Decir «hágase» al ángel significaba creer que Dios podía hacer lo imposible, y que
lo que le proponía era, sin duda, lo mejor para ella. Ten en cuenta que lo que le
pedía el ángel era entregar toda su vida a Dios, pues si aceptaba iba a ser madre el
resto de su vida. ¡Y ella creyó y aceptó! Por eso, más feliz fue María por acoger la
fe en Cristo que por concebir la carne de Cristo (San Agustín).

María dijo: «Proclama mi alma la grandeza del Señor, se alegra mi espíritu en Dios,
mi salvador; porque ha mirado la humildad de su esclava. Desde ahora me
felicitarán todas las generaciones, porque el Poderoso ha hecho obras grandes en
mí: su nombre es santo, y su misericordia llega a sus fieles de generación en
generación» (Lucas 1, 46-50). Recordemos, por otro lado, que también tenemos a
Eva que desobedeció a Dios y a Sara que dudó de su Palabra. Y tú... ¿Decides fiarte
como María, dudas como Sara o desobedeces como Eva? De esto depende que se
pueda encarnar en ti Cristo, engendrando en ti un hombre nuevo. Observa que el
«hágase» de María le valió ser concebida sin pecado original, ser virgen perpetua,
ser madre de Dios y, finalmente, ser asunta al cielo. Y gracias a Jesucristo al pie de
la Cruz... ¡María también es Madre nuestra y de la Iglesia! ¡Acude a tu madre!

Conclusión
¿Y nosotros? ¿Vivimos creyendo que Jesucristo es nuestro Señor, y no el dinero, el
afecto o nuestros criterios de cómo se hacen las cosas? ¿Tenemos algún dios o
proyecto al que le pidamos la felicidad? ¿Conocemos personalmente a Cristo?
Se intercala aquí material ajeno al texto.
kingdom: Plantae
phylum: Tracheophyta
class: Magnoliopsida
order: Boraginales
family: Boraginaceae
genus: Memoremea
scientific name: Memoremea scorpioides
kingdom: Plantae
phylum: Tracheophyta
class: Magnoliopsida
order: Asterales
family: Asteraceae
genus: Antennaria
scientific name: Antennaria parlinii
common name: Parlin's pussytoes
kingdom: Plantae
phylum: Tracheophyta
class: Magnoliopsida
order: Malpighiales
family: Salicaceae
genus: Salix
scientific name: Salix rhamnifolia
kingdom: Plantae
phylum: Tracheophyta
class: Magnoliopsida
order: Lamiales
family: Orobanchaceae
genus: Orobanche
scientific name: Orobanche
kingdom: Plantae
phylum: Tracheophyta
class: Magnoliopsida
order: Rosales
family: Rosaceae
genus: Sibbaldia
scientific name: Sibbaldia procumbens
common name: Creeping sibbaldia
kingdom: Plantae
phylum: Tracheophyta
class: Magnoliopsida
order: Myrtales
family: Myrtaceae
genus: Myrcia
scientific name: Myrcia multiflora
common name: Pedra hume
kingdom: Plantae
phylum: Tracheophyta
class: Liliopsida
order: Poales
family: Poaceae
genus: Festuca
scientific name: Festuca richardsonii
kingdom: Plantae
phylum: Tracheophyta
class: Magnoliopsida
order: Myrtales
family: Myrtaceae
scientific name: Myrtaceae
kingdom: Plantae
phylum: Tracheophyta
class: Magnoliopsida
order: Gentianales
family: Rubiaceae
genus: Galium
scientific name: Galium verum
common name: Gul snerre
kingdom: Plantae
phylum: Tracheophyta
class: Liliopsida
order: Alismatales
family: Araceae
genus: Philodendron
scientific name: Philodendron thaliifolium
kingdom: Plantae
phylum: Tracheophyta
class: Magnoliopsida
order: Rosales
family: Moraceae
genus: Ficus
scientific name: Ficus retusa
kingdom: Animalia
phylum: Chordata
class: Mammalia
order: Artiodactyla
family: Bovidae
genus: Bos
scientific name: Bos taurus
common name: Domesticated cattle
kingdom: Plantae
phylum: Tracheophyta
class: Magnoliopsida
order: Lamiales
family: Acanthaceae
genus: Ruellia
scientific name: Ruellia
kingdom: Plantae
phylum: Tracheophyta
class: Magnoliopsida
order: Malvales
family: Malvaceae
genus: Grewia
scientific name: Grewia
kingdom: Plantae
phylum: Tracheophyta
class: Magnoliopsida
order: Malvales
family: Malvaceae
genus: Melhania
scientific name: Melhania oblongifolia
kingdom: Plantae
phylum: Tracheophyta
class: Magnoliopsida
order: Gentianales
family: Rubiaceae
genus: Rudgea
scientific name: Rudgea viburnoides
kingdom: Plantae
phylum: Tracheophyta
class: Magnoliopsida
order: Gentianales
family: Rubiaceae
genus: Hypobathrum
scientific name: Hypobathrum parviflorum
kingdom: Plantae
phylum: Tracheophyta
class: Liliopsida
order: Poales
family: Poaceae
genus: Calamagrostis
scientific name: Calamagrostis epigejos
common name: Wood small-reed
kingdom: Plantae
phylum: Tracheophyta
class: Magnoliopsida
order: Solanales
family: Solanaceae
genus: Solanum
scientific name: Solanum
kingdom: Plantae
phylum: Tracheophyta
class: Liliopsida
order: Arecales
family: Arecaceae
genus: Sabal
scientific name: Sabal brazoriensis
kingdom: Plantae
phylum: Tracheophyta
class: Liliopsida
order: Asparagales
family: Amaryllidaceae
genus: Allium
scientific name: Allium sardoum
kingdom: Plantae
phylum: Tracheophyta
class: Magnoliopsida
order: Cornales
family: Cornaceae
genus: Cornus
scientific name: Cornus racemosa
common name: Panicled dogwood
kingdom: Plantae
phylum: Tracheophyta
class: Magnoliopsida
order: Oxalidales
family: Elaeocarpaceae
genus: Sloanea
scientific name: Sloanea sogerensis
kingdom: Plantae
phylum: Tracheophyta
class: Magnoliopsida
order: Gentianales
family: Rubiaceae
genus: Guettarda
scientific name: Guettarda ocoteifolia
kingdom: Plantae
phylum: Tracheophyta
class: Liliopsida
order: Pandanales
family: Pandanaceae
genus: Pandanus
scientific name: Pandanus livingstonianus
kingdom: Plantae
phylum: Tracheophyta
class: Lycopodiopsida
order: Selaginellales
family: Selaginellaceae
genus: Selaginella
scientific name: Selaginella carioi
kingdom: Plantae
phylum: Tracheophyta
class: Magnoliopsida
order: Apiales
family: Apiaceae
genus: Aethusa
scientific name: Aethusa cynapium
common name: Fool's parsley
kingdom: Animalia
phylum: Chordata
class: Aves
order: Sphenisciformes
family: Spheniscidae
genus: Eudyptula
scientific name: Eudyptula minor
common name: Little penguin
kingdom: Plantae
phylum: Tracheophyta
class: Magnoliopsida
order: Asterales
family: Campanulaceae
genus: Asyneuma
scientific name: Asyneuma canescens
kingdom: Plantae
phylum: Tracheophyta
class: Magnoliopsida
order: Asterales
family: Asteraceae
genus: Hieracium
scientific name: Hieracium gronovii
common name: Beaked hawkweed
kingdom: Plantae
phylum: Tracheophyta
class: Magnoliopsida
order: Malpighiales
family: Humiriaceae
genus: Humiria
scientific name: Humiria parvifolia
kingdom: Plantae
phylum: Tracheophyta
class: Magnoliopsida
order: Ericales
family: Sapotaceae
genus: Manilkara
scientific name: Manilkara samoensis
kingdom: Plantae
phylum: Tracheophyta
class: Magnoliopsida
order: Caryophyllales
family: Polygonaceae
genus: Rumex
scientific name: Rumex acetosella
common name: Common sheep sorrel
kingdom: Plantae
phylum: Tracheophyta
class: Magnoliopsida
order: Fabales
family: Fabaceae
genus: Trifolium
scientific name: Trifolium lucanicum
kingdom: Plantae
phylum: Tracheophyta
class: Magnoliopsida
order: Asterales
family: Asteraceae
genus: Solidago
¿Hemos visto la muerte vencida en nuestra vida por Cristo, permitiéndonos amar
incluso al enemigo? ¿Creemos firmemente que la actitud del Siervo de Jesús es la
Verdad, o exigimos simplemente justicia frente a la injusticia? ¿Elegimos siempre y
sin excusas a Dios y su plan sobre nosotros, tal y como hizo María? Si ves que no
vives así, pero lo deseas, encomiéndate también a tu madre María, para que le pida
a Dios la Fe que necesitas. Y no olvides nunca que... ¡Dios te ama y quiere tu bien!